Гласность не только сняла покровы со многих тайн, она достаточно чётко показала, кому она не угодна. А не угодна она тем, в первую очередь, кто боится, что она вскроет и те бездны ужаса и беззакония, нравственного распада, мафиозности, хищни¬чества и коррупции, которые прикрыты маской блогочестия. И потому в молчании церковных властей о реальных бедах Церкви слышится не только недоверие к гласности, но и страх перед ней, страх, прикрываемый презрением: «нам не нужна ваша гласность, всем известно, что мы в плену...»
Еще в начале своего приближение к Церкви я не раз слышала от более опытных, более «укорененных» в церков¬ной жизни ответ на мои вопросы по поводу безгласности Патриарха и епископов: «они в плену». Мне, однако же, ни разу не удалось увидеть наручников на Патриархе Пимене, ни разу не пришлось мне видеть и конвоя, сопровождавшего Патриарха или владык, ни разу не видала я их, выходящих из «воронков», но с удивлением наблюдала, как они благословляют народ, кланяющийся колесам чёрных «чаек» и «зилов», в которых восседают наши монашествующие владыки.
Миф о плене — одно из самых дорогих наших приобретений. И я некогда отдала ему дань (о чем теперь сожалею) в одной из своих статей, высказывая надежду, что иерархи в своем добровольном пленении постепенно преобразятся с помощью Бога. И перестанут лжесвидетельствоваиь.
Есть «роковая точка» в судьбе каждого из нас, и, бывает, что преступив её, уже невозможно вернуться...
После лютых хрущевских гонений наступили восемнадцать лет застоя и гниения. И, если в мирском обществе удалось найти хоть какие-то силы, способные к гласности, то в церковной иерархии можно было обнаружить только желающих поощрять гласность на «оффициальном уровне».
Но бывает, что из глухих тоннелей молчания доносятся кое-какие возгласы и наряду с изумленными возникают то изумленные, то ободряющие... А одна из реплик как выстрел: «Раскол?».
Возможно ли, — думаю я, услышав это страшное слово, похожее на другое такое же страшное: расстрел?
Откуда оно донеслось до моего слуха? И зачем? И так ли оно неожиданно? Кто же его пустил по рядам?
Церковь всегда боится раскола, ибо нам завещано единство. И не просто завещано, оно объявлено нам Господом как условие нашего единства с Ним.

* _Исходные данные_:
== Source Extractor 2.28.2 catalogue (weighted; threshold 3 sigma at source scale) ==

...

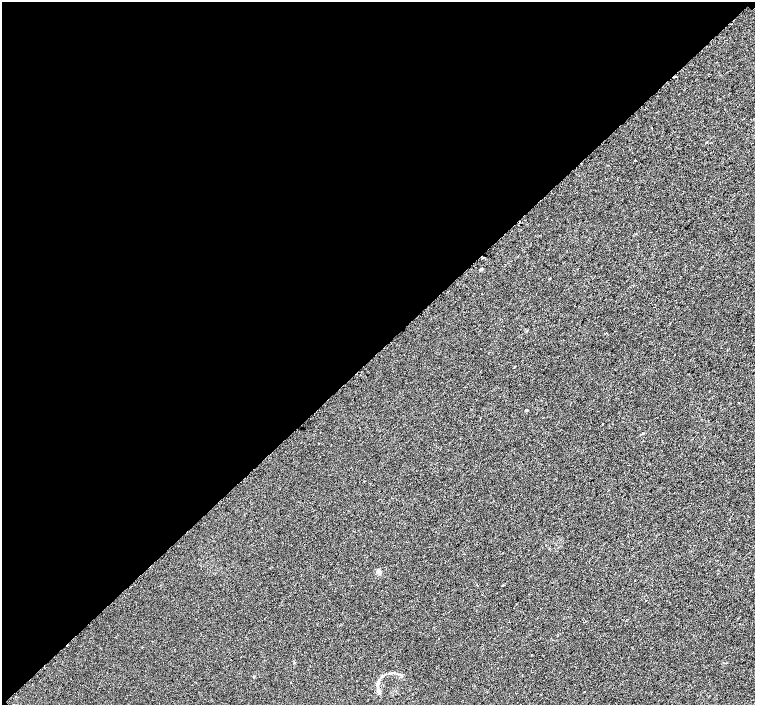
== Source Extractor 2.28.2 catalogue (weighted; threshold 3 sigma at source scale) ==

* _Что нужно сделать_:
a. Что, согласно отрывку о гласности и Церкви, отвечали более опытные в церковной жизни люди на вопросы о безгласности Патриарха и епископов?
b. Продолжите отрывок о гласности и Церкви, начав сразу после его последнего предложения.
Эти материалы взяты из другого источника.

* _Правильные ответы_:
a. Они отвечали: «они в плену».

b.
Церковь — живой организм, а Глава ее — Христос, Воскресший Бог наш, Бог не мёртвых, а живых. Он принёс в этот мир разделение и единство. Единство между верными Ему и разделение между теми, кто исполняет заповеди Его, и теми, кто их попирает в угоду своим страстям любого толка. Когда обмирщённая Церковь предпочитает законы мира законам евангельским, тогда и ей, как и миру предстоит обещанное Христом разделение. Разделение Словом Божиим, отсекающим огненным мечом ложь от истины. Но боится этого меча только тот, кому дарован этот священный страх. Только этот священный страх Божий может уберечь от раскола.

Сладкий плеиъ. Миф и реальность.

Бог требовал от своего народа, чтобы он шёл в Вавилонский плен.
Через пророков, «с самого утра» увещевавших Божий народ, Он требовал согласие на плен. Зачем же человеческой душе, испытывающей нестерпимый гнёт земного плена, еще один плен? Повидимому, для того, чтобы узнать, что такое свобода.
Свобода — высший дар и познаётся только тем, кто жаждет совершить побег из плена. Когда земля наша устала принимать мощи мучеников и исповедников Христовых, когда появилась мнимая надежда на то, что плен явится укрытием от смерти, наша Церковь под водительством великого старца и не менее великого богослова (как уверяли нас многократно оффициальные сочинители монографий) митр. Сергия (Строгородского) пошла добровольно в плен. Эта возможность была открыта известной Декларацией митр. Сергия.
Ключевая мысль Декларации была выражена фразой: «Ваши радости — наши радости». Смысл её теперь, через 60 лет (она была обнародована в 1927 году), достаточно определёнен и не может иметь разночтений, его однозначность подтверждена шестидесятилетней историей Церкви.
Он означает только то, что означает, а именно: ваши радости, связанный со строительством нового атеистического общества, в котором нет и не может быть места истинному Православию, отныне и наши радости.
Оговорюсь сразу. Я не пишу историко-церковный очерк и не намерена излагать эпизоды церковной истории. Она пишется людьми, компетентными в этой области и призванными к такого рода творчеству. Моя же задача совсем другого плана, меня интересует приближение, насколько это возможно, к духовной сущности происходящих в сегодняшней жизни нашей Церкви событий, ставших своего рода теми «плодами», по которым нам заповедано Богом узнавать о нашей деетельности и которые Бог явил нам воочию сегодня.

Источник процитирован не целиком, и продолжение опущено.